The final work on this absorbing CD is one of my personal favourites - Samuel Barber’s Souvenirs, Op.48. These six pieces were composed in 1951 for the present version of one piano, four hands. It was subsequently arranged for solo piano and also full symphony orchestra. Souvenirs was used as a ballet score by the New York Ballet under their choreographer Todd Bolender.
There are six complementary pieces that explore old dance forms that were popular around the start of the Great War. These include the opening Waltz which has all the hallmarks of genuine palm-court music. Barber has spiced this up with ‘wrong’ notes and wayward harmonies, though the original temperament still shines through. I love the Schottische which is just pure fun: it is probably a lot more dissonant than its exemplar would have been. The Pas de deux is the most profound part of this suite. This is not really a pastiche or a parody of any composer, but is romantic and introverted in a kind of universal mood. The Two-Step brightens things up and is really a mischievous romp.

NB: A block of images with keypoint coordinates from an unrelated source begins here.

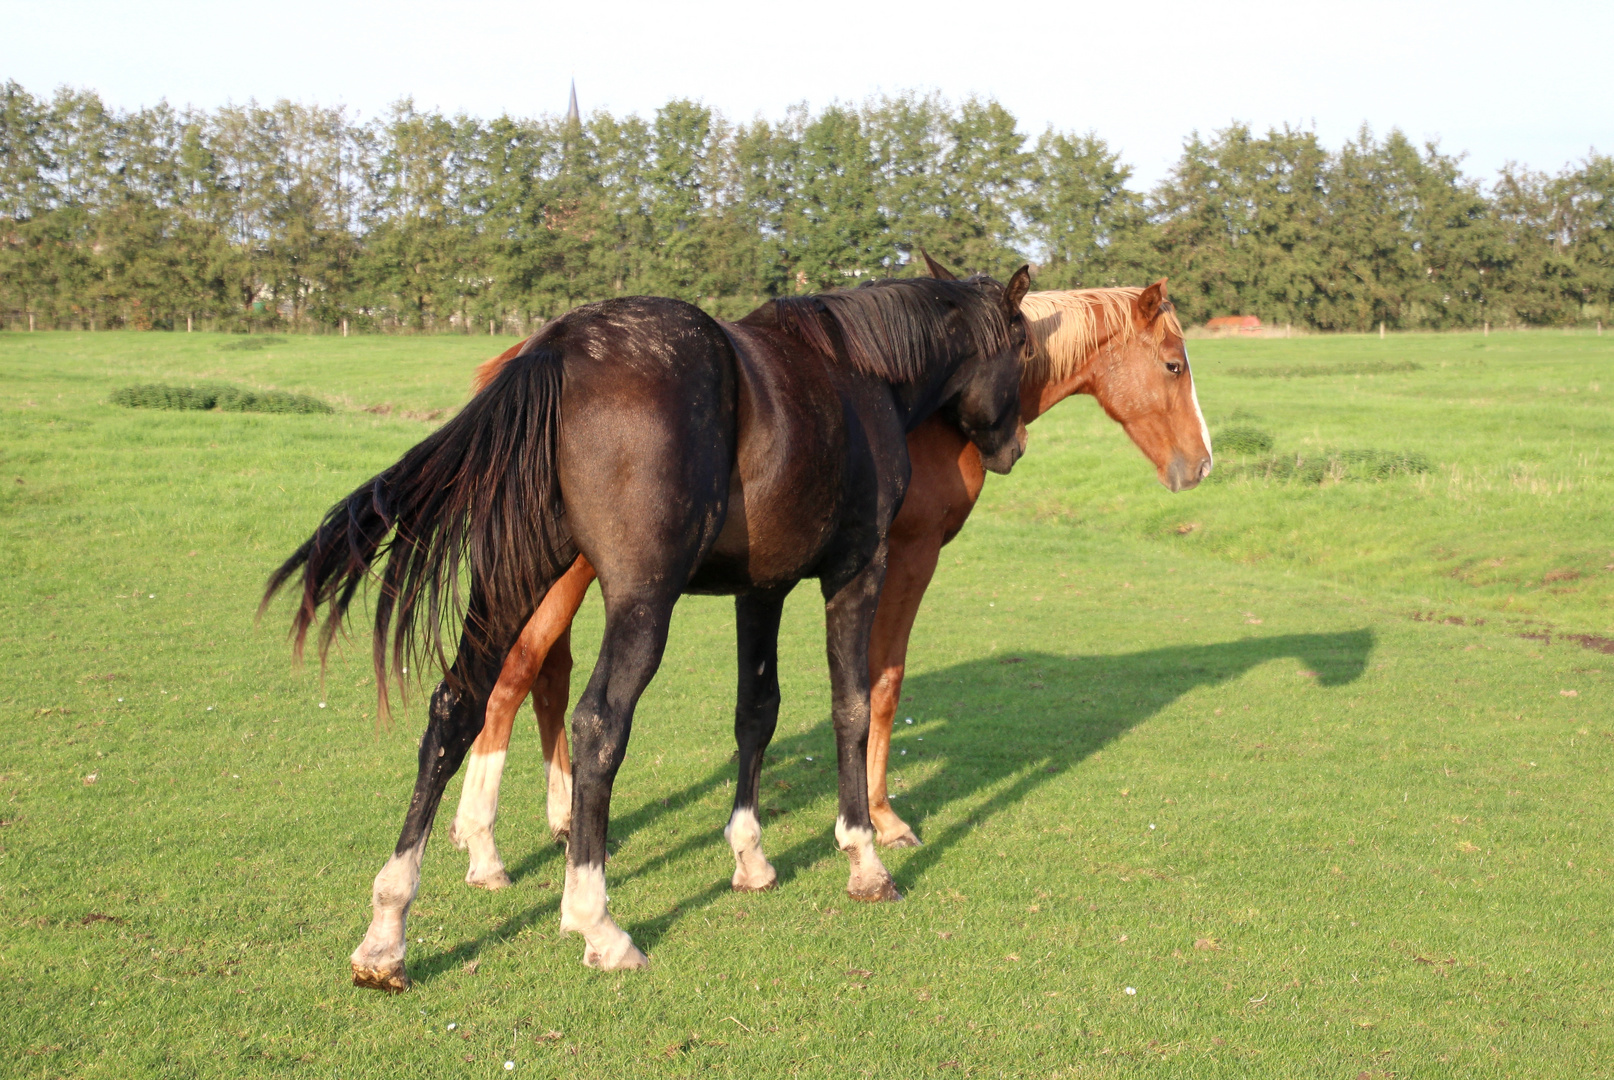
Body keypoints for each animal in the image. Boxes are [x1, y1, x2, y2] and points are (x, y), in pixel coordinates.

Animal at [259, 271, 1026, 987]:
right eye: (1021, 345)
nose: (1013, 447)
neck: (856, 370)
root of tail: (558, 349)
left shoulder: (762, 591)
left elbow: (757, 712)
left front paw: (750, 856)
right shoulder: (857, 571)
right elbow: (852, 707)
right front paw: (865, 859)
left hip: (513, 584)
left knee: (457, 708)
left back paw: (387, 932)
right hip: (640, 601)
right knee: (596, 724)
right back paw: (595, 921)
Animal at [448, 264, 1207, 891]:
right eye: (1174, 365)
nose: (1200, 465)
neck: (909, 398)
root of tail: (531, 357)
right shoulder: (900, 558)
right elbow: (877, 688)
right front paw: (879, 821)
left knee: (541, 675)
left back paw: (554, 821)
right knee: (516, 675)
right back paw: (485, 844)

The Tango is all wrong in its disposition - just an occasional hint of Latin sultriness, but typically it is the popular dance ‘deconstructed’. The unfailingly tuneful Galop is a pleasure to listen to with its nods to Stravinsky. The two pianists balance the disparate elements of this fine suite - the humour, the parody, the café piano style and the dashes of modernism. It is really a little masterpiece.

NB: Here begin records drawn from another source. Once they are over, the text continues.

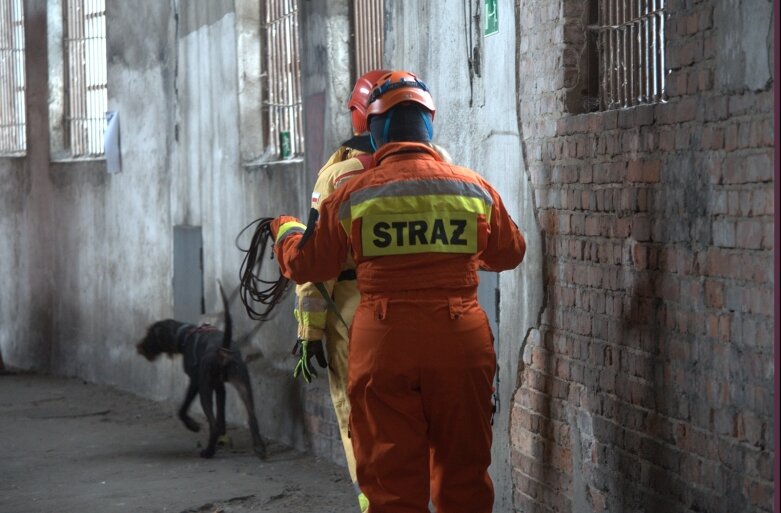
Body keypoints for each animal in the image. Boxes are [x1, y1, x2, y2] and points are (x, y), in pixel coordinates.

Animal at [137, 286, 266, 458]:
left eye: (149, 333)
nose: (139, 347)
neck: (184, 335)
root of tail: (223, 349)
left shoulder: (196, 381)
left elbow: (183, 409)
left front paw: (192, 425)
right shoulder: (219, 386)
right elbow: (221, 415)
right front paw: (223, 438)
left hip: (206, 389)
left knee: (213, 424)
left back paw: (208, 451)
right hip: (243, 384)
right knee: (252, 417)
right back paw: (259, 448)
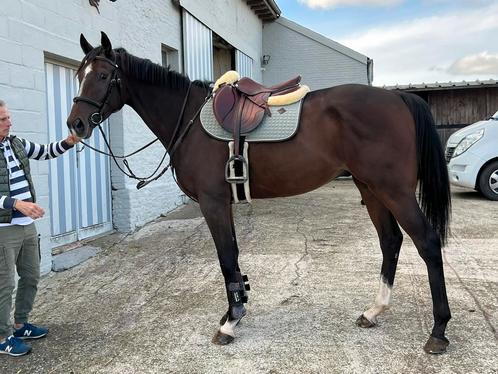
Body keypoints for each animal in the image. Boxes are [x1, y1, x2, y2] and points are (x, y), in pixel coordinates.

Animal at [68, 32, 454, 354]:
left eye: (102, 76)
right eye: (79, 74)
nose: (76, 124)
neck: (189, 121)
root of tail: (398, 97)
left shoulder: (212, 203)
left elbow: (226, 258)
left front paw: (229, 322)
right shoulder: (224, 203)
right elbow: (234, 257)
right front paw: (237, 308)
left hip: (393, 190)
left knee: (427, 242)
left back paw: (438, 331)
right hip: (370, 187)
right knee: (390, 240)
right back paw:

Tonya Lemoh was born in Sydney, Australia. She began playing the piano at five years old and subsequently studied in Tasmania, London and Sierra Leone. At seventeen she entered the Sydney Conservatorium of Music. She has gained degrees from the University of Cincinnati, and the Royal Aarhus Conservatorium. She was staff accompanist at the Boston Conservatory between 1999 and 2001. After winning many awards she became a member of the piano faculty at the University of Copenhagen. As a pianist she has toured widely, playing concertos and giving chamber music concerts and solo recitals. Her recordings include works by Chopin, Liszt, Charles Griffes and Alberto Ginastera on ClassicO. Lemoh’s Chandos disc featuring the music of Joseph Marx was acclaimed by reviewers. For Dacapo she has recorded a selection of the piano music of Danish composer, Svend Erik Tarp.

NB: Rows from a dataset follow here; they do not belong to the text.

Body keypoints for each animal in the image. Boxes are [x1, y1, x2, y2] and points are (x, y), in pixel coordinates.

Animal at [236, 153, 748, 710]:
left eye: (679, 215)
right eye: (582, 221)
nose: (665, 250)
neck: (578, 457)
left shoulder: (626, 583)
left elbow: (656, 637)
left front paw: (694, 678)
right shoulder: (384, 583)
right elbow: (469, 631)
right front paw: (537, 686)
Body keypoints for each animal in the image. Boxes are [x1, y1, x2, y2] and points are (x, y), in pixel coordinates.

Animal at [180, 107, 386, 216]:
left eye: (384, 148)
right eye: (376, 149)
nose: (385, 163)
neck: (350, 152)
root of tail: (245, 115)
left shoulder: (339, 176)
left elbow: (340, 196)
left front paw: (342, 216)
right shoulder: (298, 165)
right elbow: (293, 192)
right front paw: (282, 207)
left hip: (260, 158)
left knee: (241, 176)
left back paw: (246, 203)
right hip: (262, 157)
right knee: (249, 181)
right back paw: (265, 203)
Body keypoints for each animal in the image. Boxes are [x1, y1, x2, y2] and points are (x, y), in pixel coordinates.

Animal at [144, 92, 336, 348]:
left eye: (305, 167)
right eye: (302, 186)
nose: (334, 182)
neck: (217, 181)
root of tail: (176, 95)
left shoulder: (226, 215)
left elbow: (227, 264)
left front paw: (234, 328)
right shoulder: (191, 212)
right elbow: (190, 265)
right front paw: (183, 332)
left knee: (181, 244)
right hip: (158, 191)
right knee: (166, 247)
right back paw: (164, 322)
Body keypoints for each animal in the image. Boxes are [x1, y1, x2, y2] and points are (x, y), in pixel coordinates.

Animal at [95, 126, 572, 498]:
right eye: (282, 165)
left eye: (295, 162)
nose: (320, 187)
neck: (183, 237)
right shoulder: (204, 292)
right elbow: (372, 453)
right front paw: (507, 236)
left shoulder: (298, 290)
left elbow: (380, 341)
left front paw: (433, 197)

Cathrine Penderup was also an early starter on the piano, beginning her studies aged six under Marie-Louise Ussing. She has won a string of prizes at various music competitions and festivals, including the Berlingske Music Competition, at the Academy of Music in Copenhagen and the Elsinore Music Festival. She has given recitals across Europe and Australia. Her wide-ranging repertoire includes Haydn, Messiaen and Langgaard. Recently she released albums on Danacord of featuring music by Danish Women composers and also the complete piano works of Emil Hartmann (DACOCD744-745 - review pending).
I enjoyed this CD of works for four hands on one piano. Each piece is beautifully played and skilfully interpreted. The sound quality is excellent as is to be expected from Danacord and the liner-notes give a good introduction to each work. I look forward to hearing this talented duo in the future.